» Exercise aim
Please write out exactly, and only, the lines from the first in the material below to the line containing "any of the following policy service", both included.

» Information given
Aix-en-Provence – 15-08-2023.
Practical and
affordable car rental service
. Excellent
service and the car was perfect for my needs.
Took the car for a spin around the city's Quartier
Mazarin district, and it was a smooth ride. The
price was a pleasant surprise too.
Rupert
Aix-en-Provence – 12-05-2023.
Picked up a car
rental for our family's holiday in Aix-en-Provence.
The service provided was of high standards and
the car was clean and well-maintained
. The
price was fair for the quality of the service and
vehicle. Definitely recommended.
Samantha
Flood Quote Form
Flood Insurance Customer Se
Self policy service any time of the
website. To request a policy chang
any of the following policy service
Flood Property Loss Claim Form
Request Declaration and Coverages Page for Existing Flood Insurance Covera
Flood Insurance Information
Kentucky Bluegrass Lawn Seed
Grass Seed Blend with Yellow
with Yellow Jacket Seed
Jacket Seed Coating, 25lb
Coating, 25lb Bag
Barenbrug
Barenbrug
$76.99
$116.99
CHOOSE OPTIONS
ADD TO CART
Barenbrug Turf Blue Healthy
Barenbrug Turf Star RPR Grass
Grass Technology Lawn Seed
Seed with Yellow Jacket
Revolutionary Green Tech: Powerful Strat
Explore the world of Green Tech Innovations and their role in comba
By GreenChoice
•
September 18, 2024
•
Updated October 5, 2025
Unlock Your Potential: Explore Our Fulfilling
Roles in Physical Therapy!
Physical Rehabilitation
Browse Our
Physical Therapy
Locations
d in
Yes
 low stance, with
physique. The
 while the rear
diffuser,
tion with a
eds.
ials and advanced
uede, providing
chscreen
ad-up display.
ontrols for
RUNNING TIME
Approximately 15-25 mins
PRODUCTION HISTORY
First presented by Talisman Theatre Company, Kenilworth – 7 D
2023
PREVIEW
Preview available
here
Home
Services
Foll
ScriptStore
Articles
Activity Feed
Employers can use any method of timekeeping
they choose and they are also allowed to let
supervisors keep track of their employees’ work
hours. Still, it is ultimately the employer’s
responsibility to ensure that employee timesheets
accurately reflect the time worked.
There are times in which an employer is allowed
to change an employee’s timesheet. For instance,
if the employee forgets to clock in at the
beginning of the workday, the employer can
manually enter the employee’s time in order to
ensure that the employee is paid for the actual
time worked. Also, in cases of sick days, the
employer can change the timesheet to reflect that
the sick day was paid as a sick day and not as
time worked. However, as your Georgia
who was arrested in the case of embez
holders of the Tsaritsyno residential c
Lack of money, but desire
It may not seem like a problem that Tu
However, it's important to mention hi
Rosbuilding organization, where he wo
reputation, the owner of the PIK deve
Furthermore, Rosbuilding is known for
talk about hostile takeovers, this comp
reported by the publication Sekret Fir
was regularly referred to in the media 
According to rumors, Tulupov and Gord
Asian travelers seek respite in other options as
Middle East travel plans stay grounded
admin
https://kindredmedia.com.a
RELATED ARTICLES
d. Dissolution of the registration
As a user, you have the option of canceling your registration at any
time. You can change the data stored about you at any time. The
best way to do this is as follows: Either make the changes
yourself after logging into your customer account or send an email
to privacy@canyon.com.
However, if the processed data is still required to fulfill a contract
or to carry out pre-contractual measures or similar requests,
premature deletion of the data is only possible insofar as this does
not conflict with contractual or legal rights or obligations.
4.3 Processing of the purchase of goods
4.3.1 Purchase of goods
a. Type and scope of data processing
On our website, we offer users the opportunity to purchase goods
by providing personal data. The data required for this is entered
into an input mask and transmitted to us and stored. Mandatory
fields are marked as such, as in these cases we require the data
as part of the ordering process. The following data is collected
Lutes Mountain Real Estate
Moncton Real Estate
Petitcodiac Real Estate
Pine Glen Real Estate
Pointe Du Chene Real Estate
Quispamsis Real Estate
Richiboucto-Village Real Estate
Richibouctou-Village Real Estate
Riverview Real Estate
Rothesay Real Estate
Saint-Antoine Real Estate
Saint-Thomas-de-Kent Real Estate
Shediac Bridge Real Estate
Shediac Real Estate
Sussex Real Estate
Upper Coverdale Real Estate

» Output below
Aix-en-Provence – 15-08-2023.
Practical and
affordable car rental service
. Excellent
service and the car was perfect for my needs.
Took the car for a spin around the city's Quartier
Mazarin district, and it was a smooth ride. The
price was a pleasant surprise too.
Rupert
Aix-en-Provence – 12-05-2023.
Picked up a car
rental for our family's holiday in Aix-en-Provence.
The service provided was of high standards and
the car was clean and well-maintained
. The
price was fair for the quality of the service and
vehicle. Definitely recommended.
Samantha
Flood Quote Form
Flood Insurance Customer Se
Self policy service any time of the
website. To request a policy chang
any of the following policy service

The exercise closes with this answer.